|Drapcho, Caye - LOUISIANA STATE UNIVERSIT|
|Gaston, Lewis - LOUISIANA STATE UNIVERSIT|
|Tapador, Soma - THE OHIO STATE UNIVERSITY|
Submitted to: Journal of Environmental Quality
Publication Type: Peer Reviewed Journal
Publication Acceptance Date: December 13, 2002
Publication Date: July 1, 2003
Citation: DRAPCHO, C.M., GASTON, L.A., TAPADOR, S., KOVAR, J.L. RUNOFF PHOSPHORUS RELATED TO SOIL PHOSPHORUS IN LOUISIANA COASTAL PLAIN SOILS AMENDED WITH POULTRY LITTER. JOURNAL OF ENVIRONMENTAL QUALITY. 2003. V. 32. P. 1422-1429. Interpretive Summary: Poultry production is the largest agricultural animal industry in Louisiana, so it is vital to the state's economy. Recent research has shown that application of poultry litter for many years has led to a build-up of soil phosphorus (P) in some areas of north Louisiana. This P can negatively impact water quality in nearby lakes and streams. Sound P management on these soils requires a better understanding of the relationship between the P in the soil and P in the water that runs off the land after it rains. In this field study, we tracked two-year changes in various measures of soil P at four established pasture sites with histories of poultry litter application ranging from one year to more than 20 years. We also used rainfall simulation equipment to produce runoff that we subsequently analyzed for P. Phosphorus and organic matter in the soils increased with increasing years of litter application. When poultry litter was applied for more than 12 years, an increase in soil P could be detected below the topsoil layer. Very little sediment was found in the runoff water, so that nearly all of the P was in dissolved form, which more easily travels in streams and rivers. Among the various measures of soil P, resin-exchangeable P and desorbable P were the best indicators of runoff P. The superior predictive ability of these methods warrants further study and refinement, since the procedures would be difficult for a soil testing lab to routinely run. Given the current emphasis on development of a State P Index and criteria for Total Maximum Daily Loads (TMDLs), this information will assist producers in managing, utilizing, or marketing the nutrients in poultry litter.
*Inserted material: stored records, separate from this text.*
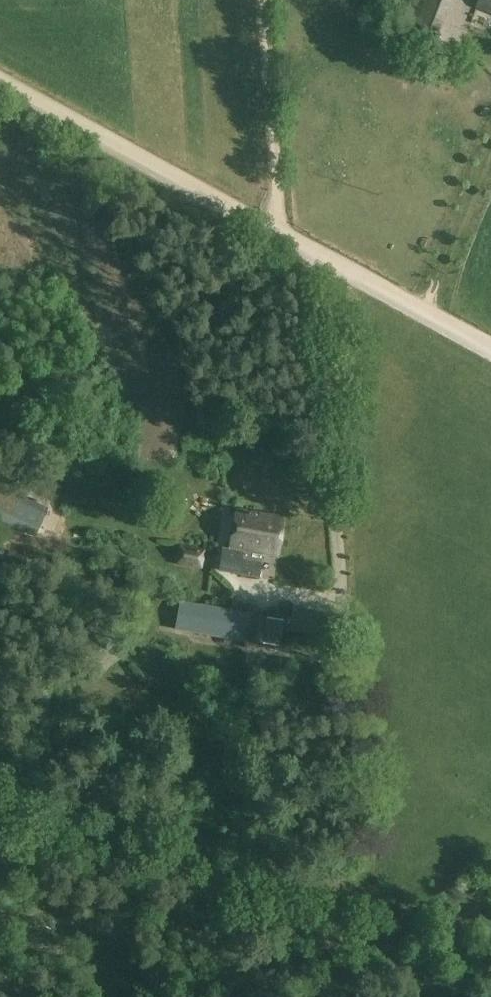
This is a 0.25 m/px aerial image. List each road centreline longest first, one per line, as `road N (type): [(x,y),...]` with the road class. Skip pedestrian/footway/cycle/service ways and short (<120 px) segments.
road 1 (track): [(490,344),(0,79)]
road 2 (track): [(266,0),(279,229)]

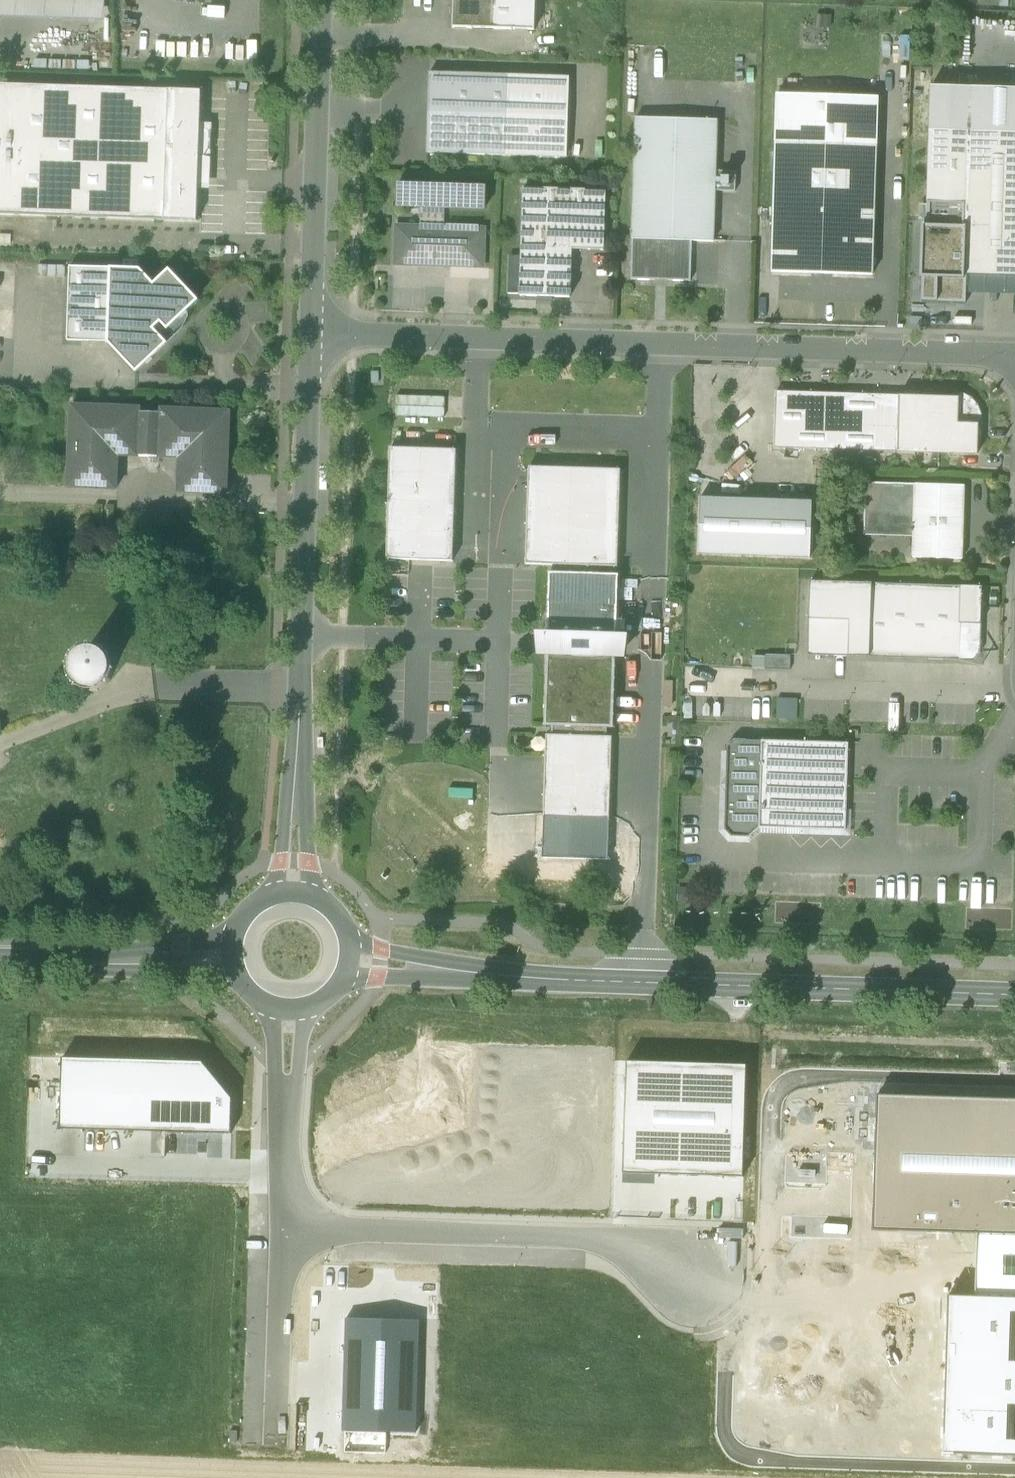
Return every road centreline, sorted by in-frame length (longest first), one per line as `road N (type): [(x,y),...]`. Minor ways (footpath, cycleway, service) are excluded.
road 1 (unclassified): [(312,334),(1014,355)]
road 2 (secondary): [(506,977),(1014,996)]
road 3 (unclassified): [(283,1227),(644,1240),(697,1278)]
road 4 (residential): [(312,334),(299,741)]
road 5 (residential): [(322,0),(312,334)]
road 6 (unclassified): [(283,1227),(277,1438)]
road 7 (secondary): [(61,963),(238,972)]
road 8 (secondary): [(235,939),(61,963)]
road 9 (secondary): [(343,978),(506,977)]
road 10 (secondary): [(506,977),(349,942)]
road 11 (residential): [(299,741),(273,895)]
road 12 (residential): [(310,895),(299,741)]

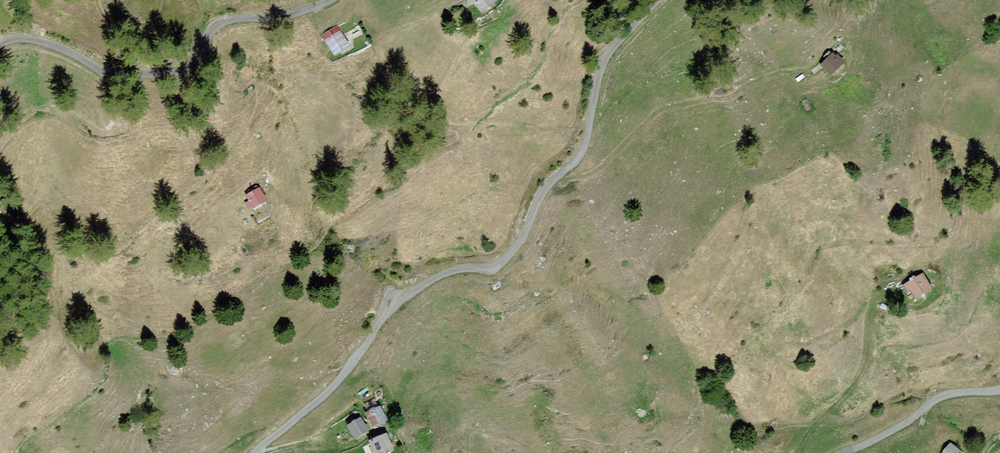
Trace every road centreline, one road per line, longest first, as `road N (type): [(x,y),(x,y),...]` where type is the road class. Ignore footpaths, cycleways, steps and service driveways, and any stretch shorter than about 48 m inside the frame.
road 1 (residential): [(255,452),(339,379),(393,306),(444,273),(494,266),(511,253),(545,190),(585,147),(606,57),(658,0)]
road 2 (residential): [(329,0),(290,16),(220,23),(191,67),(176,73),(114,75),(33,39),(0,45)]
road 3 (residential): [(999,390),(943,396),(843,452)]

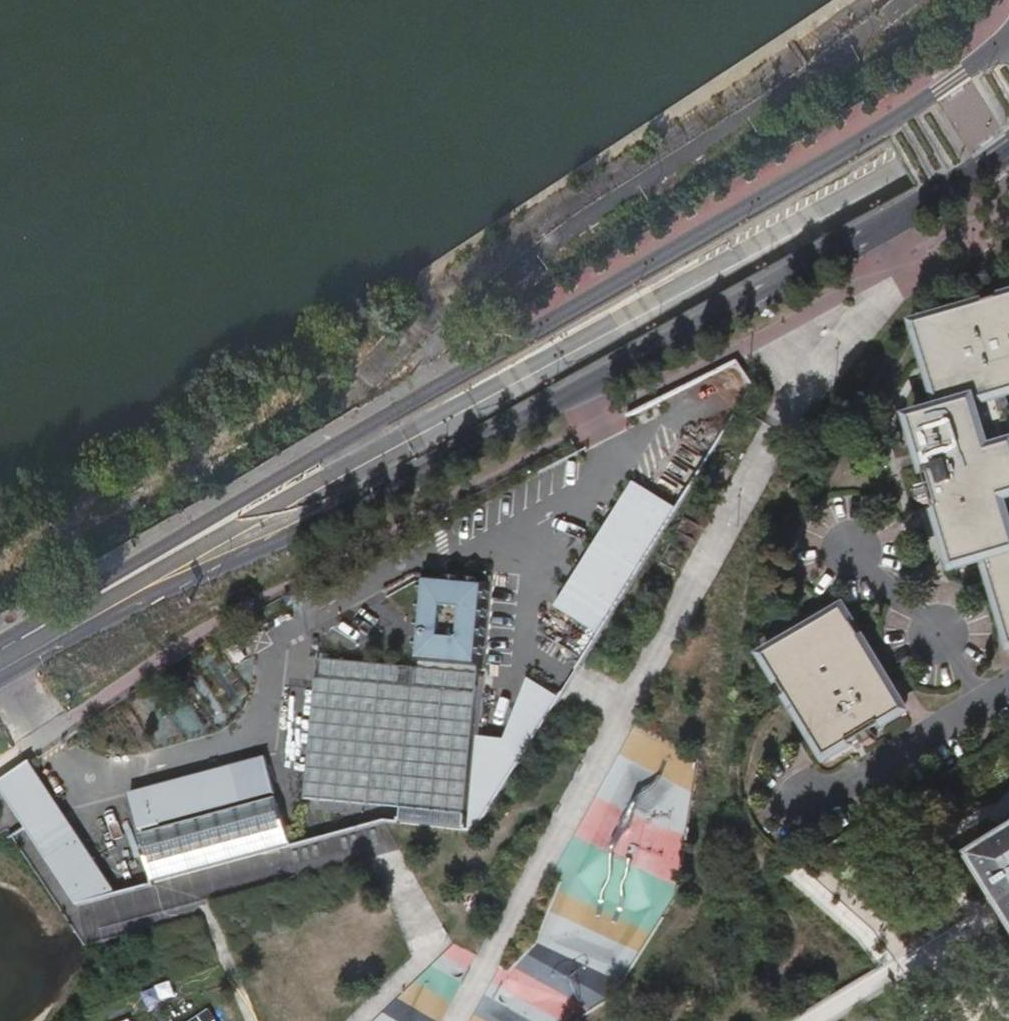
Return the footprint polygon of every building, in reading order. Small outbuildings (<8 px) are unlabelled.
[(988,566),(1008,635),(1008,425),(1002,401),(1008,399),(1008,307),(917,334),(943,421),(915,429),(933,489),(936,488),(938,494),(928,497),(927,501),(929,509),(933,510),(942,507),(945,515),(940,517),(959,574),(988,566)] [(635,482),(556,608),(598,635),(677,509),(635,482)] [(418,667),(476,671),(477,663),(480,663),(487,578),(448,575),(447,584),(425,583),(418,667)] [(303,596),(299,588),(284,596),(288,604),(303,596)] [(766,659),(828,762),(852,747),(850,742),(857,738),(863,748),(869,749),(876,745),(877,740),(871,731),(880,725),(883,729),(907,714),(845,611),(766,659)] [(301,802),(388,808),(387,822),(474,831),(475,813),(468,813),(476,671),(418,667),(315,658),(301,802)] [(479,738),(475,813),(474,831),(478,832),(561,699),(529,679),(506,740),(479,738)] [(681,874),(695,760),(638,731),(630,745),(644,747),(652,751),(646,764),(653,768),(637,800),(635,812),(612,857),(591,854),(581,849),(554,846),(607,873),(562,868),(560,888),(555,898),(552,917),(574,919),(570,953),(615,976),(628,977),(681,874)] [(274,794),(265,758),(151,788),(162,824),(274,794)] [(81,839),(32,763),(0,785),(0,788),(25,826),(27,824),(42,846),(40,847),(49,861),(55,857),(81,839)] [(162,824),(151,788),(130,795),(141,830),(162,824)] [(142,835),(156,885),(292,847),(278,798),(142,835)] [(81,839),(55,857),(78,892),(72,896),(79,907),(119,895),(81,839)] [(978,861),(1008,910),(1008,842),(978,861)]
Technical Abstract: Long-term application of poultry litter has led to a build-up of phosphorus (P) in the surface layer (0-15 cm) of certain Coastal Plain soils in north Louisiana. Sound P management on these soils requires a better understanding of the relationship between surface soil P and runoff P for the soils and environment in the region. In this field study, we tracked two-year changes in total P, total inorganic P, available P (Bray 1 P, Bray 2 P, Mehlich 3 P), and resin-exchangeable P on four established pasture sites with histories of poultry litter application ranging from one year to more than 20 years. Three replicated plots at each site were subjected to a series of three simulated rainfalls, and concentrations of dissolved and total P in runoff related to the measures of soil P. Runoff P was also related to P desorbed from surface soil samples in a miscible displacement experiment. Soil P and organic matter content increased with increasing years of litter application. The increase was most evident in the 0-5 cm layer; however, movement into the subsoil (5-15 cm) occurred after 12 years of litter application. Among the various measures of soil P, only resin- exchangeable P and desorbable P consistently decreased during the two- year course of this study. An average of 96% of the P in the runoff was in dissolved form, rather than particulate form. Resin-exchangeable P and desorbable P were the best indicators of runoff P, accounting for 54% and 70%, respectively, of the variability in the data. Given the current emphasis on development of state P Indices and Total Maximum Daily Loads (TMDLs), this information will assist producers in managing, utilizing, and marketing the nutrients in poultry litter.